Los viajeros llegaron unos años antes de que el Valle de la Bekaa empezara a convertirse en el hogar de la industria vinícola libanesa. De hecho, la bodega más veterana, Chateau Ksara, que representa el 70% de la producción del país, fue fundada en 1857 por cristianos jesuitas que utilizaron vides traídas de Francia a través de las colonias francesas en Argelia. No obstante, el vino que tanto le gustaba libar a Flaubert y la viticultura han ocupado un lugar destacado en el desarrollo en la Bekaa. Los profetas israelitas, que se remontan a la era bíblica, lo mencionaron. Y los antiguos fenicios también jugaron un papel, difundiendo sus conocimientos sobre la viticultura por el Mediterráneo. Durante el reinado del Imperio Otomano en lo que hoy es este territorio, la producción de vino casi se detuvo. Sin embargo, en la era posterior a la Primera Guerra Mundial, Francia comenzó a desempeñar un papel activo en el desarrollo de este país como un nuevo centro de producción. 

Actualmente, las variedades de uva más populares son las francesas, especialmente la cabernet sauvignon y la merlot. Además, las variedades del Ródano, cinsault, carignan y garnacha, son populares. Hay algunas uvas libanesas autóctonas, como obeidah y merwah, que también se utilizan en las elaboraciones de alta calidad. A quienes no los conozcan les sugiero una inmersión en los vinos de la Bekaa, que si bien fueron introducidos por los franceses creo que son los británicos los que han aprendido a apreciarlos como es debido. 

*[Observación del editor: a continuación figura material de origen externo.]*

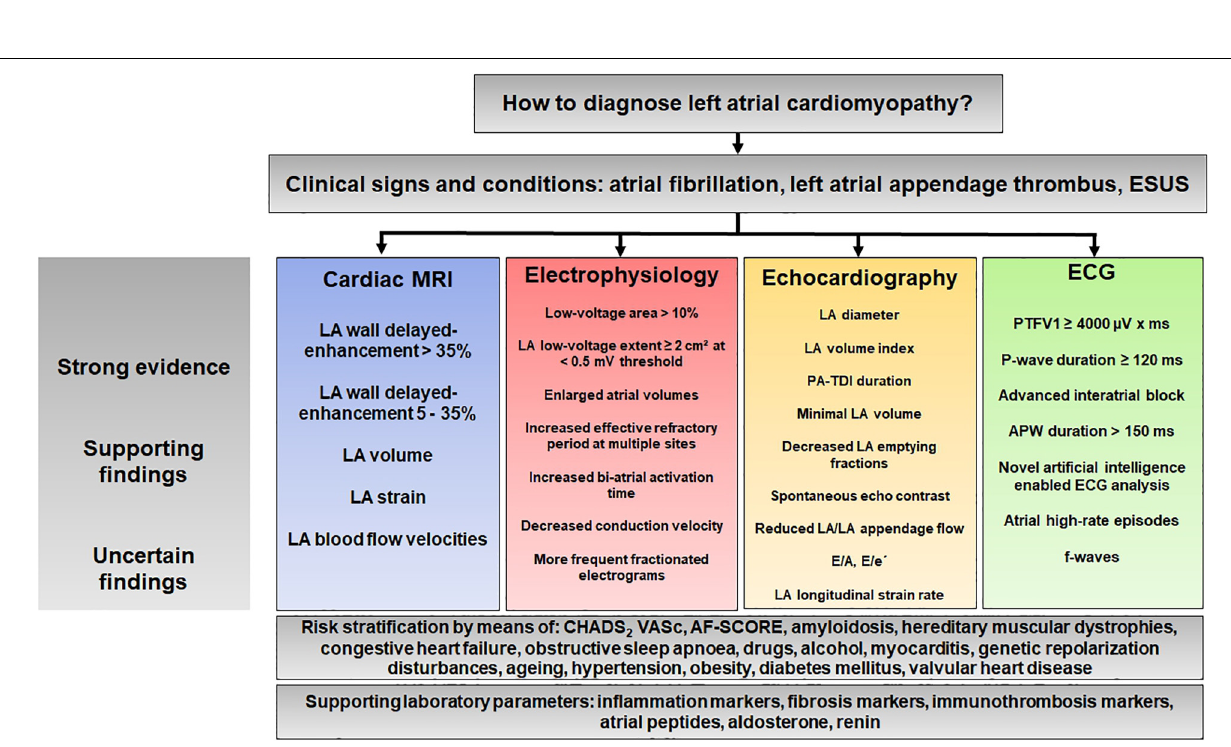
Frontiers in Cardiovascular Medicine |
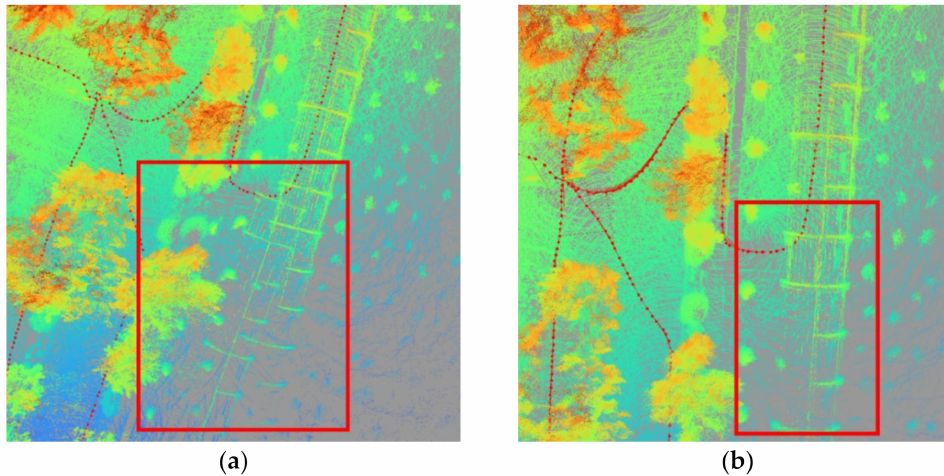
Figure 5. The effect of the manual loop closure method in the outdoor environment: ( a ) odometry drift, and ( b ) corrected point cloud.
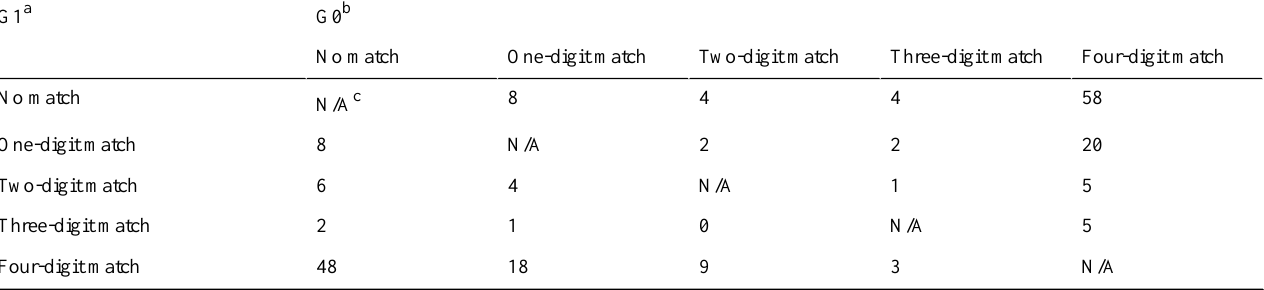
Table 5. Performance of Generation 1 compared with Generation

El periodista y escritor Auberon Waugh, hijo de Evelyn Waugh, uno de los mejores novelistas ingleses del siglo pasado, era un gran seguidor de Chateau Musar, considerado por muchos el mejor vino del país, muy fragante con predominio de frutos negros macerados, cedro y roble fino. La añada de 2014 ofrece taninos aún firmes, una estructura generosa y sobre todo mucha frescura y profundidad. Hochar Père et Fils es el segundo de la bodega y tampoco está mal. Coupage de cinsault, garnacha y cabernet sauvignon, la botella cuesta aproximadamente la mitad que el Musar, unos 25 euros, y tiene una crianza de seis meses. El resultado de la añada de 2017 es elegante y equilibrado, generosa en frutos rojos, ciruelas y endrinas. Son descendientes de los vinos que tanto le gustaron al colosal Flaubert.